• **GIVEN TEXT**
Now that he is one of chief officers of American Classical Education, Schwenk says he and the others with ACE simply want to do the same work with similar results in Madison County along with six other counties in Tennessee.

“Gov. Bill Lee contacted his friends at Hillsdale College and told them – pretty adamantly – that he wanted 100 charter schools in the state of Tennessee,” Schwenk said. “We’re not affiliated directly with Hillsdale, but we have close connections, and we were brought into the conversation.

“Now we’re not as ambitious as Gov. Lee is in bringing 100 schools in, but we have applied for seven counties after we applied for three last year.”

ACE has petitioned Jackson-Madison County Schools with to partner with them to bring a charter school for 340 students from kindergarten through fifth grade into the county.

They applied in 2022 with the request being denied after tense public hearings last summer.

• **SUPPLIED DATA**
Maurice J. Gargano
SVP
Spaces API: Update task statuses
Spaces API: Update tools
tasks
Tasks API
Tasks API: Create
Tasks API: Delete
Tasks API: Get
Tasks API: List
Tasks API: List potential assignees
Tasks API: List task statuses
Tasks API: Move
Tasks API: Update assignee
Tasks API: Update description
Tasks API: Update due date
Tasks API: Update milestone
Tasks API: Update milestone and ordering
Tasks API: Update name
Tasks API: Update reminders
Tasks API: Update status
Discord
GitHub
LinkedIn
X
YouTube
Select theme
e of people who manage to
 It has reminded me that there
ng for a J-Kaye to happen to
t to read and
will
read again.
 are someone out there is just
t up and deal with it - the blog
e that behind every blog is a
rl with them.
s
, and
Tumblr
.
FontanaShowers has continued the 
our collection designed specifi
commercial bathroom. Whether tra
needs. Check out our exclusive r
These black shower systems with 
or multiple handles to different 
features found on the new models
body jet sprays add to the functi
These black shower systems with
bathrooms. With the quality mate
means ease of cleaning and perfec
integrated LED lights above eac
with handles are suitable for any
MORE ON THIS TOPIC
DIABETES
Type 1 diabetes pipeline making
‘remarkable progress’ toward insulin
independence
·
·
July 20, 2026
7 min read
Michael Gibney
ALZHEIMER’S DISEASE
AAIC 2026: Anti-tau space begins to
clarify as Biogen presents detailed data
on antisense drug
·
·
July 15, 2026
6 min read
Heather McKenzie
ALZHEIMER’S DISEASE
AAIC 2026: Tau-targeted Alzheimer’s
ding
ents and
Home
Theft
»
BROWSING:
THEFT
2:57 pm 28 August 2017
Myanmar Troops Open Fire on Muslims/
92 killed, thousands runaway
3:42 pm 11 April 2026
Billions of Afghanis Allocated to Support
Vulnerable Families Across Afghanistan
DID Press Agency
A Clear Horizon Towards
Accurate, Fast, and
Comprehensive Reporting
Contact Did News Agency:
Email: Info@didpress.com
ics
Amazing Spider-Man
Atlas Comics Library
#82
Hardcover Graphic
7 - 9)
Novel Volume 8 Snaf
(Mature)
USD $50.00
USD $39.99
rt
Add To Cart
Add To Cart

• **TASK DESCRIPTION**
Answer these questions from the charter school text above:
1. How many charter schools did Gov. Bill Lee say he wanted in Tennessee?
2. How many counties has ACE applied for now, and how many did it apply for last year?
3. How many students would the proposed charter school in Madison County serve, and in which grades?

• **ANSWER SECTION**
1. 100 charter schools.
2. Seven counties now, and three last year.
3. 340 students, from kindergarten through fifth grade.